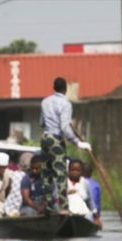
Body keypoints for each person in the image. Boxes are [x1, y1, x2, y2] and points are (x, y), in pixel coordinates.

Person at [40, 77, 91, 214]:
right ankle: (63, 208)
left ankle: (49, 207)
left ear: (53, 87)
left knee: (46, 174)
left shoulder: (45, 102)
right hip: (56, 139)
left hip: (45, 138)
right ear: (66, 89)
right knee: (60, 174)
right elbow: (64, 126)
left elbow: (42, 123)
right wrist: (77, 142)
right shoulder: (65, 103)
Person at [83, 162, 102, 227]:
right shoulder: (96, 185)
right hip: (92, 215)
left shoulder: (80, 183)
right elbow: (98, 205)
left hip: (90, 214)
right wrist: (98, 217)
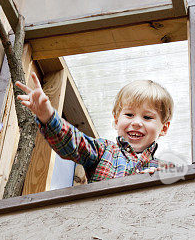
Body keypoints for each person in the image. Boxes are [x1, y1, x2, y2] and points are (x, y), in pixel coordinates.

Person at [15, 73, 175, 182]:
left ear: (164, 128)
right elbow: (73, 142)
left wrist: (159, 185)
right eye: (129, 115)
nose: (137, 122)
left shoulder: (167, 169)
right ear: (116, 120)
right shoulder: (103, 150)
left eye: (147, 117)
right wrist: (47, 116)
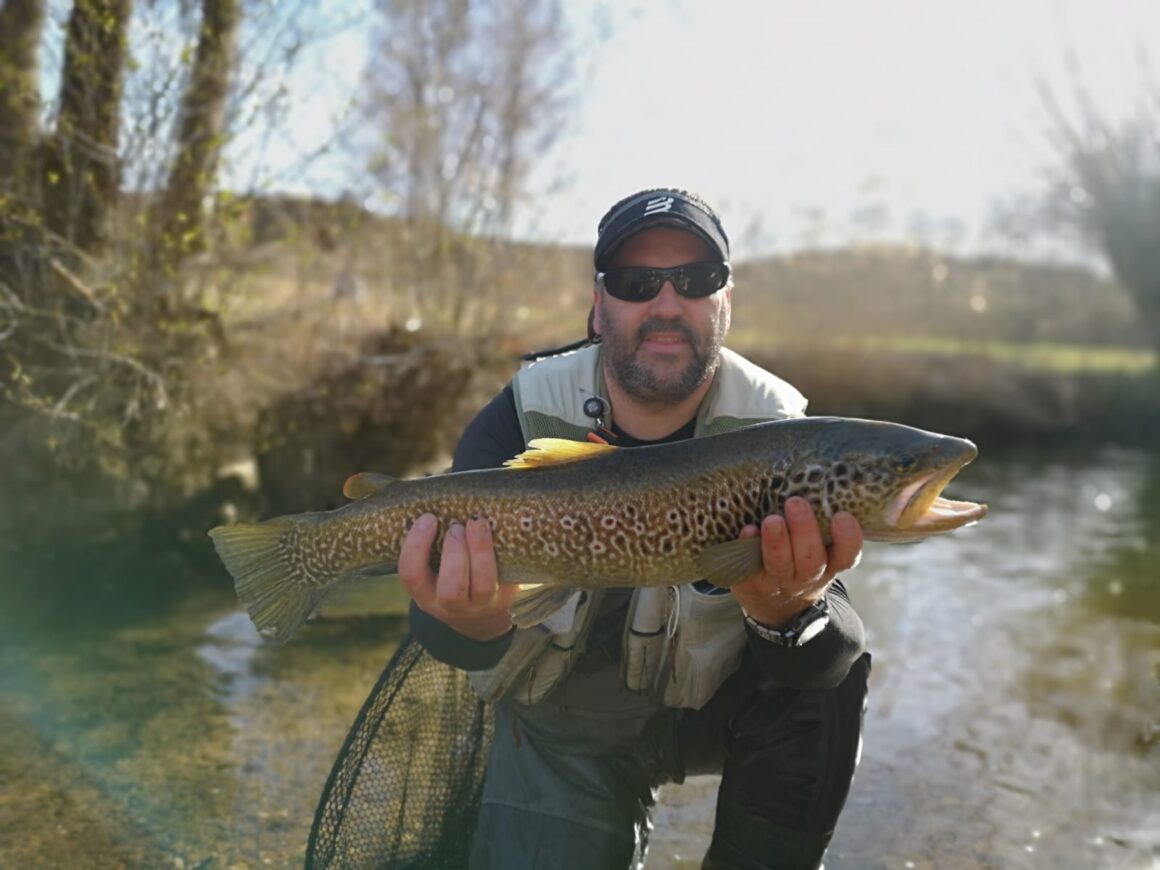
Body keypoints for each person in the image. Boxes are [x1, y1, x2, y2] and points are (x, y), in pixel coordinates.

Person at [398, 188, 871, 870]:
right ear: (598, 306)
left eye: (696, 280)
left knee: (836, 661)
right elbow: (440, 633)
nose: (667, 303)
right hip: (564, 728)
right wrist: (468, 623)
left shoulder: (778, 431)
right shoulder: (523, 414)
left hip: (711, 711)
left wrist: (783, 614)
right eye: (635, 283)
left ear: (725, 302)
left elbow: (828, 656)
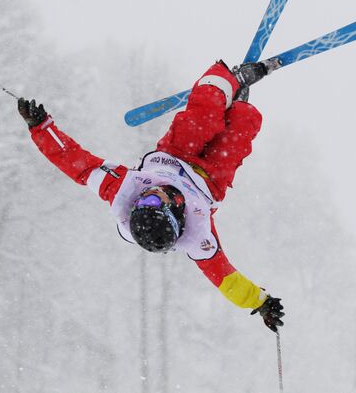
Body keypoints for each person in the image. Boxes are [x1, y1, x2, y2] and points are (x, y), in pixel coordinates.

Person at [18, 60, 284, 332]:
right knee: (245, 123)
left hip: (176, 153)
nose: (150, 195)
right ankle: (238, 104)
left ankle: (226, 80)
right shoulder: (198, 235)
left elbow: (75, 163)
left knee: (200, 120)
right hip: (211, 180)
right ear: (174, 215)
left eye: (142, 201)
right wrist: (260, 302)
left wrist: (41, 127)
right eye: (153, 202)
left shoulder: (122, 190)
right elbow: (225, 279)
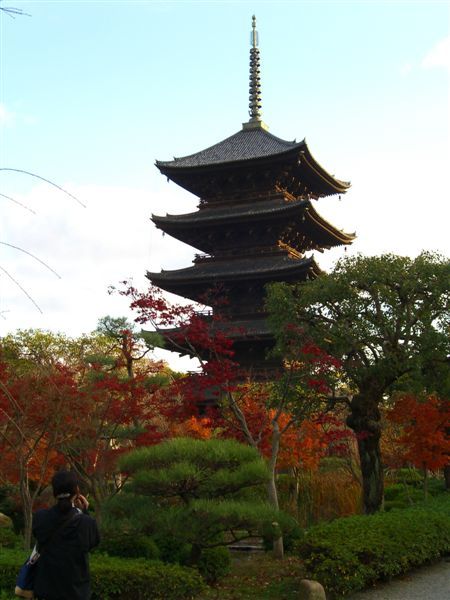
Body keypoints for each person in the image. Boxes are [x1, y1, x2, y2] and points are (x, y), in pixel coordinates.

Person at [32, 470, 100, 600]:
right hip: (76, 592)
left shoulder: (40, 517)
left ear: (54, 492)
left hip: (46, 591)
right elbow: (92, 542)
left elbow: (39, 534)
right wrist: (85, 512)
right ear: (77, 491)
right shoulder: (85, 522)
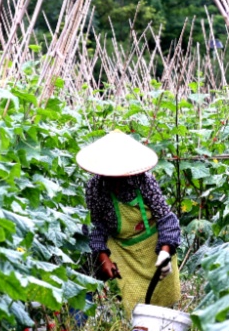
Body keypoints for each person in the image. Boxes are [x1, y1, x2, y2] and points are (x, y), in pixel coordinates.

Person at [77, 129, 182, 313]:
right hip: (123, 251)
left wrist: (165, 252)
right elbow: (96, 228)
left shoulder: (144, 182)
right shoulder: (95, 187)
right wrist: (104, 260)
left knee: (164, 298)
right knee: (132, 303)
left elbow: (166, 219)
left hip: (154, 245)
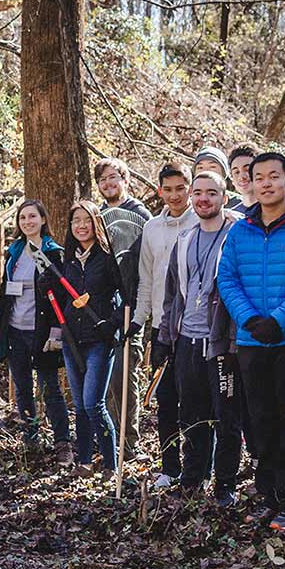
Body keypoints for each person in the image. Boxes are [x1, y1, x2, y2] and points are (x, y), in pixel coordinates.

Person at [217, 152, 285, 529]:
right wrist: (248, 319)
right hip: (251, 342)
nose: (265, 183)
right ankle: (268, 496)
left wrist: (279, 320)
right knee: (259, 421)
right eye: (257, 176)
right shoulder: (239, 229)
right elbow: (226, 279)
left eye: (273, 176)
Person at [157, 172, 241, 501]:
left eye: (212, 193)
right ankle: (192, 480)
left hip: (221, 342)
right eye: (198, 193)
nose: (204, 199)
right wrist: (165, 338)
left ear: (224, 196)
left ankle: (224, 485)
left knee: (226, 416)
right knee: (191, 415)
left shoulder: (235, 235)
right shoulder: (185, 240)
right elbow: (172, 297)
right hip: (187, 340)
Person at [0, 199, 72, 457]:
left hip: (41, 332)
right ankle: (31, 438)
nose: (28, 222)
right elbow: (5, 292)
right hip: (15, 330)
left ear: (43, 220)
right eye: (23, 218)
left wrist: (56, 331)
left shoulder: (52, 252)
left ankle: (62, 443)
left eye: (32, 217)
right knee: (23, 388)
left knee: (50, 388)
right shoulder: (14, 252)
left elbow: (60, 296)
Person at [46, 201, 123, 473]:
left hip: (99, 340)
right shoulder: (67, 259)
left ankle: (111, 466)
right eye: (75, 220)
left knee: (93, 404)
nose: (81, 225)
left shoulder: (107, 258)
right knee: (79, 405)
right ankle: (85, 462)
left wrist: (112, 324)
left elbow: (127, 299)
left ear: (96, 223)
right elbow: (60, 297)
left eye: (86, 220)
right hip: (71, 339)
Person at [137, 163, 198, 488]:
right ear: (160, 191)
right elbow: (146, 280)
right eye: (168, 189)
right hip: (161, 327)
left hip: (194, 327)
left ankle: (197, 467)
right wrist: (140, 320)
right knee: (166, 401)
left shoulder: (201, 222)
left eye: (180, 188)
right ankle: (169, 466)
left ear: (189, 187)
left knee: (195, 401)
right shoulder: (151, 228)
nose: (175, 195)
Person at [96, 157, 151, 456]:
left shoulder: (140, 214)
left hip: (133, 305)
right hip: (105, 306)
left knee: (125, 373)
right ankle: (109, 435)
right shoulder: (99, 215)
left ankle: (129, 440)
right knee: (105, 374)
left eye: (113, 177)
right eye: (102, 180)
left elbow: (146, 260)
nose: (108, 184)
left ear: (125, 180)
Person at [195, 146, 247, 211]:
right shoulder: (189, 203)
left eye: (212, 167)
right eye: (200, 167)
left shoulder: (240, 204)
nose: (206, 171)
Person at [226, 144, 260, 211]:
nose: (242, 177)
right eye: (236, 172)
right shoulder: (232, 217)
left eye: (247, 170)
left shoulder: (276, 211)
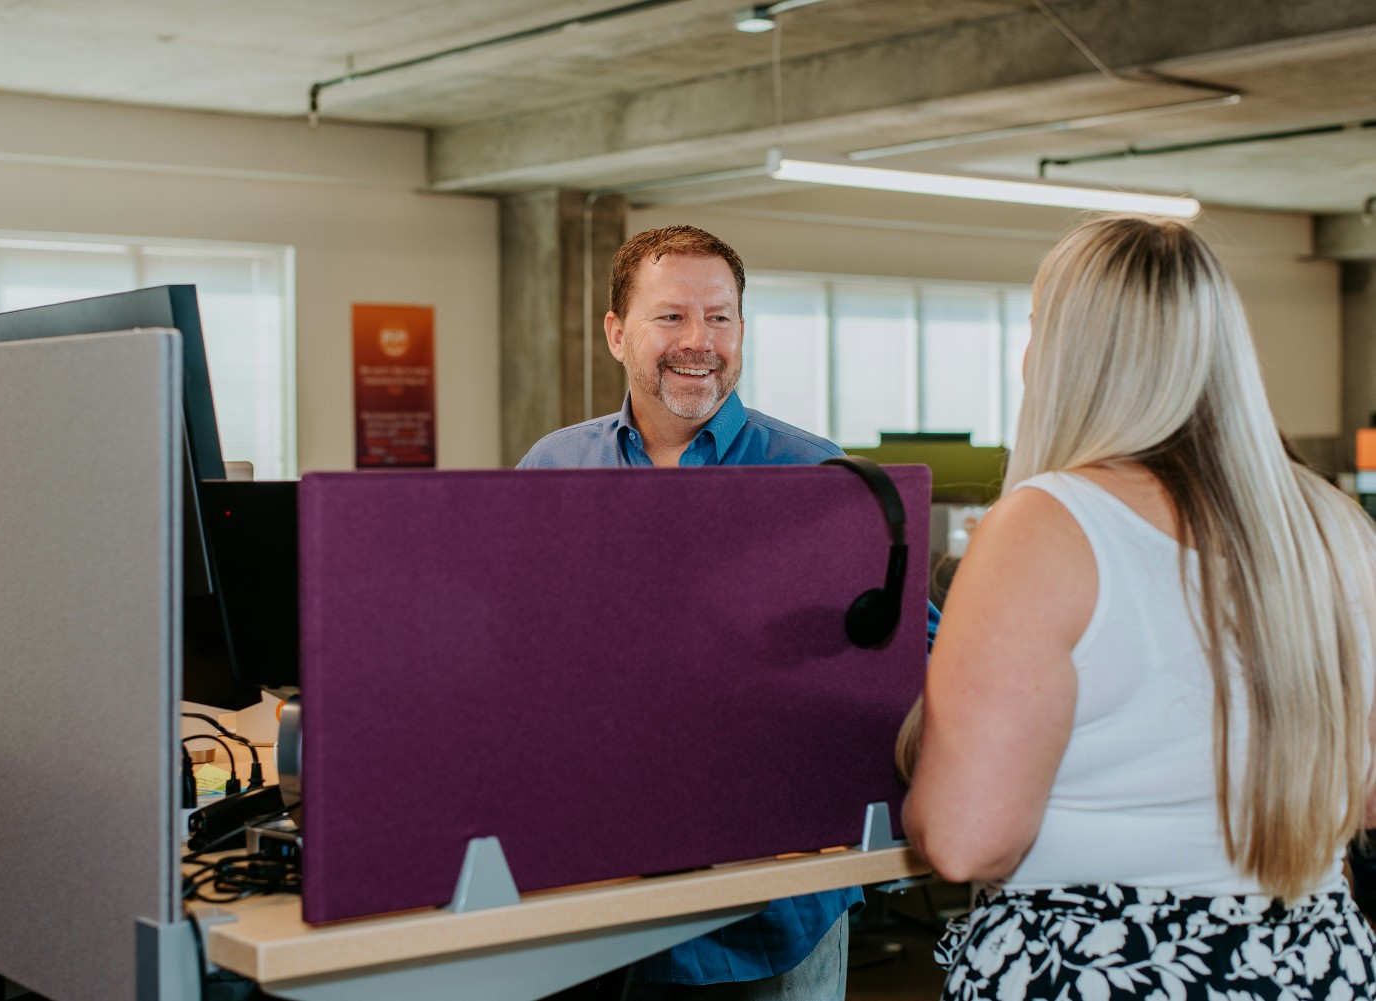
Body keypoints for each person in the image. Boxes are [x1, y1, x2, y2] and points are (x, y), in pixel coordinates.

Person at [903, 214, 1376, 999]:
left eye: (1035, 329)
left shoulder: (1047, 525)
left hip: (1106, 964)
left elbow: (964, 842)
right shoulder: (1334, 527)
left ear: (1066, 354)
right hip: (1311, 959)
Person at [521, 224, 939, 999]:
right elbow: (517, 654)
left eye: (719, 317)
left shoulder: (816, 474)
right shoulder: (553, 469)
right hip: (602, 885)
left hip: (775, 904)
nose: (698, 341)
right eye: (670, 316)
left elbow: (912, 640)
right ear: (617, 333)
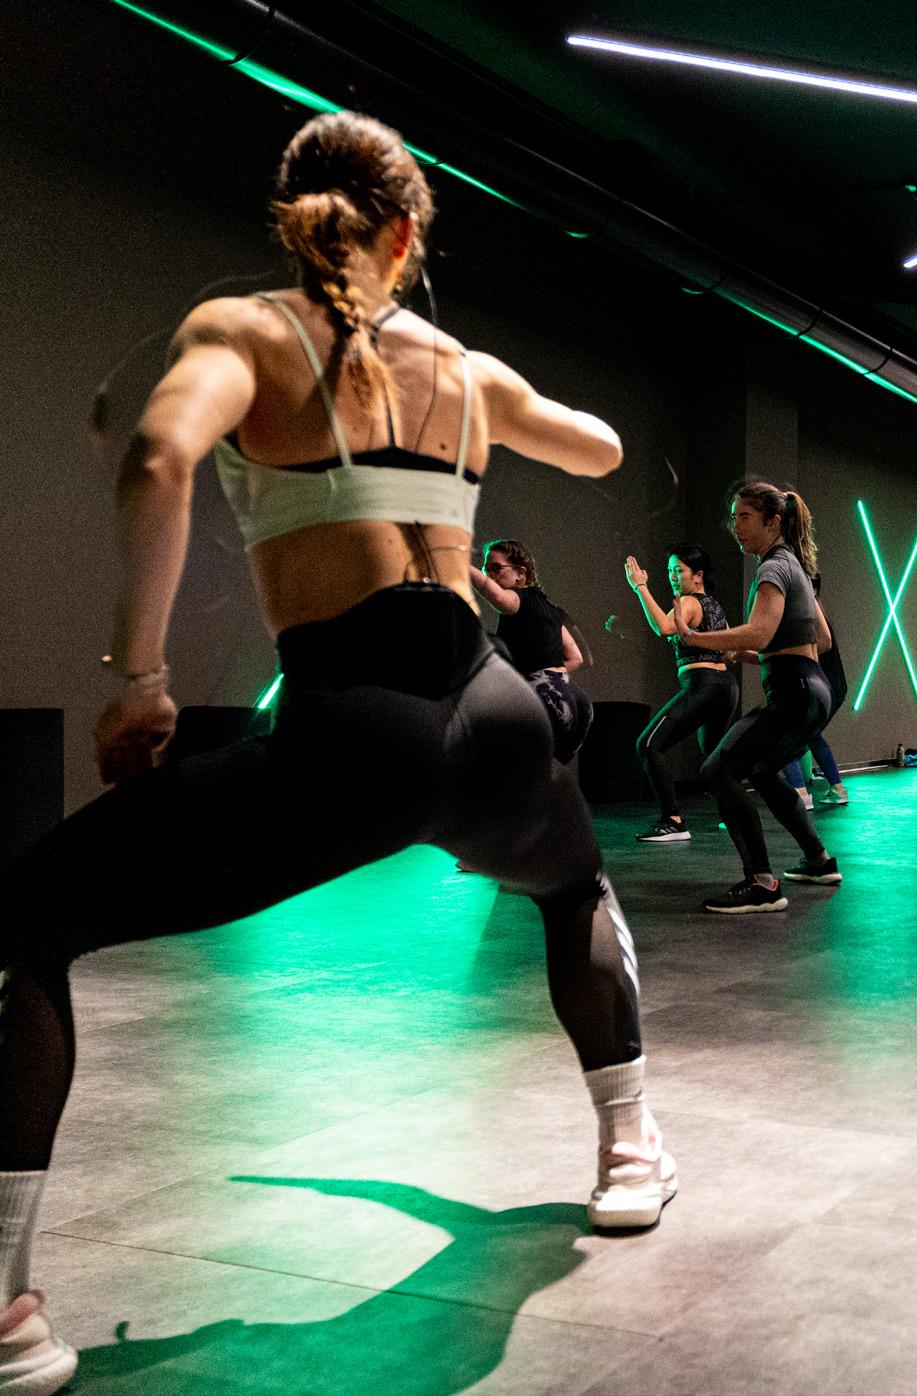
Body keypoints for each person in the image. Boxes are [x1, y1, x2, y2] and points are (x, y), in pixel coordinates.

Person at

-- -- --

**Try it**
Output all of the data exactly as it stands, minus any images.

**Response box**
Body keypoints for each person in the image. Boxes are [x1, y1, x2, y2] and points are (x, y), in pixel coordinates.

Person at [40, 77, 91, 214]:
right ankle: (63, 208)
left ankle: (49, 207)
left ear: (53, 87)
left knee: (46, 174)
left shoulder: (45, 102)
right hip: (56, 139)
left hip: (45, 138)
right ear: (66, 89)
right knee: (60, 174)
right elbow: (64, 126)
left elbow: (42, 123)
right wrist: (77, 142)
right shoulder: (65, 103)
Person at [83, 162, 102, 227]:
right shoulder: (96, 185)
right hip: (92, 215)
left shoulder: (80, 183)
right elbow: (98, 205)
left hip: (90, 214)
right wrist: (98, 217)
Body keypoints for each person in the image. Boxes are [x1, y1, x2, y2] and points are (x, y), in pixel coordinates.

Person at [15, 73, 175, 182]:
left ear: (164, 128)
right elbow: (73, 142)
left wrist: (159, 185)
right eye: (129, 115)
nose: (137, 122)
left shoulder: (167, 169)
right ear: (116, 120)
right shoulder: (103, 150)
left eye: (147, 117)
right wrist: (47, 116)
Body keypoints for each person in the image. Boxes are [x1, y1, x2, y2] and points are (x, y), in pixel coordinates.

Person at [398, 188, 871, 870]:
right ear: (598, 306)
left eye: (696, 280)
left knee: (836, 661)
right elbow: (440, 633)
nose: (667, 303)
right hip: (564, 728)
right wrist: (468, 623)
left shoulder: (778, 431)
right shoulder: (523, 414)
left hip: (711, 711)
left wrist: (783, 614)
right eye: (635, 283)
left ear: (725, 302)
left elbow: (828, 656)
Body keypoints for each person in the image. Boxes are [x1, y1, x2, y2] and points are (x, y), in pixel coordinates.

Person at [18, 60, 284, 332]:
right knee: (245, 123)
left hip: (176, 153)
nose: (150, 195)
right ankle: (238, 104)
left ankle: (226, 80)
right shoulder: (198, 235)
left elbow: (75, 163)
left knee: (200, 120)
right hip: (211, 180)
right ear: (174, 215)
left eye: (142, 201)
right wrist: (260, 302)
left wrist: (41, 127)
right eye: (153, 202)
left shoulder: (122, 190)
right elbow: (225, 279)
Body keypoints for each person in the image. Boxes are [x1, y1, x2, y2] and points are (x, y), in pixel coordinates.

Person at [32, 470, 100, 600]:
right hip: (76, 592)
left shoulder: (40, 517)
left ear: (54, 492)
left hip: (46, 591)
right elbow: (92, 542)
left elbow: (39, 534)
right wrist: (85, 512)
right ear: (77, 491)
right shoulder: (85, 522)
Body keypoints for each person in the image. Boxes are [x1, y1, x2, y2] and points are (x, y), in pixel coordinates.

Person at [77, 129, 182, 313]:
right hip: (123, 251)
left wrist: (165, 252)
right elbow: (96, 228)
left shoulder: (144, 182)
right shoulder: (95, 187)
right wrist: (104, 260)
left knee: (164, 298)
right knee: (132, 303)
left elbow: (166, 219)
left hip: (154, 245)
Body keypoints for each person in the image. Boxes are [x1, y1, x2, y2] and points are (x, y), in pixel coordinates.

Person at [217, 152, 285, 529]:
right wrist: (248, 319)
right hip: (251, 342)
nose: (265, 183)
right ankle: (268, 496)
left wrist: (279, 320)
right knee: (259, 421)
right eye: (257, 176)
right shoulder: (239, 229)
right elbow: (226, 279)
left eye: (273, 176)
Person at [157, 172, 241, 501]:
left eye: (212, 193)
right ankle: (192, 480)
left hip: (221, 342)
right eye: (198, 193)
nose: (204, 199)
right wrist: (165, 338)
left ear: (224, 196)
left ankle: (224, 485)
left knee: (226, 416)
right knee: (191, 415)
left shoulder: (235, 235)
right shoulder: (185, 240)
right elbow: (172, 297)
right hip: (187, 340)
Person at [0, 199, 72, 457]:
left hip: (41, 332)
right ankle: (31, 438)
nose: (28, 222)
right elbow: (5, 292)
right hip: (15, 330)
left ear: (43, 220)
right eye: (23, 218)
left wrist: (56, 331)
left shoulder: (52, 252)
left ankle: (62, 443)
left eye: (32, 217)
right knee: (23, 388)
left knee: (50, 388)
right shoulder: (14, 252)
left elbow: (60, 296)
Person at [46, 201, 123, 473]:
left hip: (99, 340)
right shoulder: (67, 259)
left ankle: (111, 466)
right eye: (75, 220)
left knee: (93, 404)
nose: (81, 225)
left shoulder: (107, 258)
right knee: (79, 405)
right ankle: (85, 462)
left wrist: (112, 324)
left elbow: (127, 299)
left ear: (96, 223)
right elbow: (60, 297)
left eye: (86, 220)
right hip: (71, 339)
Person at [137, 163, 198, 488]:
right ear: (160, 191)
right elbow: (146, 280)
right eye: (168, 189)
right hip: (161, 327)
left hip: (194, 327)
left ankle: (197, 467)
right wrist: (140, 320)
right knee: (166, 401)
left shoulder: (201, 222)
left eye: (180, 188)
right ankle: (169, 466)
left ear: (189, 187)
left knee: (195, 401)
right shoulder: (151, 228)
nose: (175, 195)
Person at [96, 157, 151, 456]:
left shoulder: (140, 214)
left hip: (133, 305)
right hip: (105, 306)
left knee: (125, 373)
right ankle: (109, 435)
right shoulder: (99, 215)
left ankle: (129, 440)
right knee: (105, 374)
left eye: (113, 177)
right eye: (102, 180)
left elbow: (146, 260)
nose: (108, 184)
left ear: (125, 180)
Person at [195, 146, 247, 211]:
right shoulder: (189, 203)
left eye: (212, 167)
right eye: (200, 167)
left shoulder: (240, 204)
nose: (206, 171)
Person at [226, 144, 260, 211]:
nose: (242, 177)
right eye: (236, 172)
right shoulder: (232, 217)
left eye: (247, 170)
left shoulder: (276, 211)
Body keypoints for each person in the image. Boxes are [x1, y1, x2, y2] and points are (x, y), in pixel coordinates.

Person at [903, 214, 1376, 999]:
left eye: (1035, 329)
left shoulder: (1047, 525)
left hip: (1106, 964)
left elbow: (964, 842)
right shoulder: (1334, 527)
left ear: (1066, 354)
right hip: (1311, 959)
Person at [521, 224, 939, 999]:
right elbow: (517, 654)
left eye: (719, 317)
left shoulder: (816, 474)
right shoulder: (553, 469)
right hip: (602, 885)
left hip: (775, 904)
nose: (698, 341)
right eye: (670, 316)
left elbow: (912, 640)
right ear: (617, 333)
Body keypoints for each person in the image. Boxes are [x1, y1, x2, y2] and points are (x, y), in pixel coordinates.

Person at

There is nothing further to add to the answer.